Selected text:
One thing that I immediately noticed about standard, non-Ultimate Team online multiplayer was that, if you want to play as any club other than Real Madrid, PSG, or Arsenal, you’re pretty much screwed. There’s an option to restrict your matchmaking to players who are playing as similarly rated clubs, but you’ll have a much harder time finding a match with these settings activated. That means that Columbus Crew fans will be out of luck, unless you want to go up against a much, much higher-rated FC Barcelona. That could change as more players come online, but for now you can forget playing as a lower-ranked but personal favorite, unless you want to get absolutely crushed.
After you select your team out of the handful of five-star teams in the game, finding a match doesn’t take long, but when you’re actually playing, the frame-rate can become so choppy at times that it’s almost impossible to play. This is frustrating for any sports game, but it’s especially frustrating with a game like FIFA 18, where precision is everything. Of course, this could easily change, as while writing this review, there were only 2,000 or so players online. I imagine that, once the game is fully released, there will be many more, with a much better selection of players with good connections for the servers to choose. There’s enough to do on your own—what with the story mode, the career modes, and FIFA Ultimate Team—that those who want to altogether avoid online multiplayer can do so, but for those looking to match their skills against other players, expect a few hiccups in the game’s connection here and there.

[Chart-based quiz items]
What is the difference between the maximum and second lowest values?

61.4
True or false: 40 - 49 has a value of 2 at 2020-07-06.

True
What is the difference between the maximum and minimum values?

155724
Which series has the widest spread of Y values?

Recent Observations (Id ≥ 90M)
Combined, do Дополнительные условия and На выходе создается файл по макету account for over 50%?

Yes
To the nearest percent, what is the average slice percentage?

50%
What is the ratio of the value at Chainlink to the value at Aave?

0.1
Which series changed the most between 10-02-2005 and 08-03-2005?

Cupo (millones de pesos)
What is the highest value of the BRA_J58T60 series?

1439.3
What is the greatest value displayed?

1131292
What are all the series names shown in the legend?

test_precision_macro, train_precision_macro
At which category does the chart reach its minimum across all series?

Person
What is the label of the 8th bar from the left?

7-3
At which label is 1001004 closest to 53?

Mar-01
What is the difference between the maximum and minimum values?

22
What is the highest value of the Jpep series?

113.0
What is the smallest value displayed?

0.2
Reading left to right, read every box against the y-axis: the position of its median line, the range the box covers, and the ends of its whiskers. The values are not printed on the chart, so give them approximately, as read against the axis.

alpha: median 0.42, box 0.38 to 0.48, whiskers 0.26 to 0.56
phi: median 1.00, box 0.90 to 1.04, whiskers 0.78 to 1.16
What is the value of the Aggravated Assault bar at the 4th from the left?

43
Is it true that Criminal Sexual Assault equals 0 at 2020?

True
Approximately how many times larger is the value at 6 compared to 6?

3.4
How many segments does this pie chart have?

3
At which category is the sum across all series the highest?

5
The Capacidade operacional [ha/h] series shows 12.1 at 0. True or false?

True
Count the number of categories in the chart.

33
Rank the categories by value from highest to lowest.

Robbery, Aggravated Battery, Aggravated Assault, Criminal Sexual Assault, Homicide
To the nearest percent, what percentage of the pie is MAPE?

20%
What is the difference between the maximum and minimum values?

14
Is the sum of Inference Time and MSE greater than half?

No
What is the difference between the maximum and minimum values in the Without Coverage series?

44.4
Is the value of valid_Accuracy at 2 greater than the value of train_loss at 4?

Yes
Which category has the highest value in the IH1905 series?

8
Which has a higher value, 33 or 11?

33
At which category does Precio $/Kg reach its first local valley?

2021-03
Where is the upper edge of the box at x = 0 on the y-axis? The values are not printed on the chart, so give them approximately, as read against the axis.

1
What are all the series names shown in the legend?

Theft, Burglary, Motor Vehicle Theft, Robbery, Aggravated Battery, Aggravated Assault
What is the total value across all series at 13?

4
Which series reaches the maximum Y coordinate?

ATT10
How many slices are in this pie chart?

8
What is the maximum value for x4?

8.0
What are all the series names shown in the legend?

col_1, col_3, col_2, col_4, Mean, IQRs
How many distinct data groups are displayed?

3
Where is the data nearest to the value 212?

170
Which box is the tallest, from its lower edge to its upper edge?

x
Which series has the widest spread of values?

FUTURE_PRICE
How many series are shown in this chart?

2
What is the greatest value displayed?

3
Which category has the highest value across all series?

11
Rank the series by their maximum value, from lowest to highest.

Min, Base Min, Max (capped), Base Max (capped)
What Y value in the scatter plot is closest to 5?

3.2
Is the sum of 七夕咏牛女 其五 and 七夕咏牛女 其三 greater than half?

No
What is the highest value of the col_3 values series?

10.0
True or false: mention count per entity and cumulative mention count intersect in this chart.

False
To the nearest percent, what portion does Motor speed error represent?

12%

The task: Resume the FIFA 18 review text, picking up right after its last sentence about online multiplayer.

Result of this task:
This does, however, reflect the lack of polish that went into FIFA 18 and it further evidences that, if FIFA 17 was a labor of love, FIFA 18 feels like a more expected version of an entry in an annual sports series—still good, but more of the same.
★★★☆☆
FIFA 18 is a solid game, with everything that made FIFA 17 an instant classic, plus a deeper story mode and a few additional bells and whistles. But it’s not the huge step forward that FIFA 17 was, and it suffers from some areas lacking the polish that EA could have easily applied, considering that it did all the hard work of building a foundation for a killer soccer series last year. That said, if you’ve been waiting to get back into soccer sims, FIFA 18 is as good a place to start as any. |
Developer EA Canada Publisher EA Sports ESRB E - Everyone Release Date 09.29.17 |
FIFA 18 is available on Xbox One, PlayStation 4, Nintendo Switch, PC, Xbox 360 and PlayStation 3. Primary version played was for Xbox One. Product was provided by EA Sports for the benefit of this coverage. EGM reviews on a scale of one to five stars. |
Michael Goroff has written and edited for EGM since 2017. You can follow him on Twitter @gogogoroff.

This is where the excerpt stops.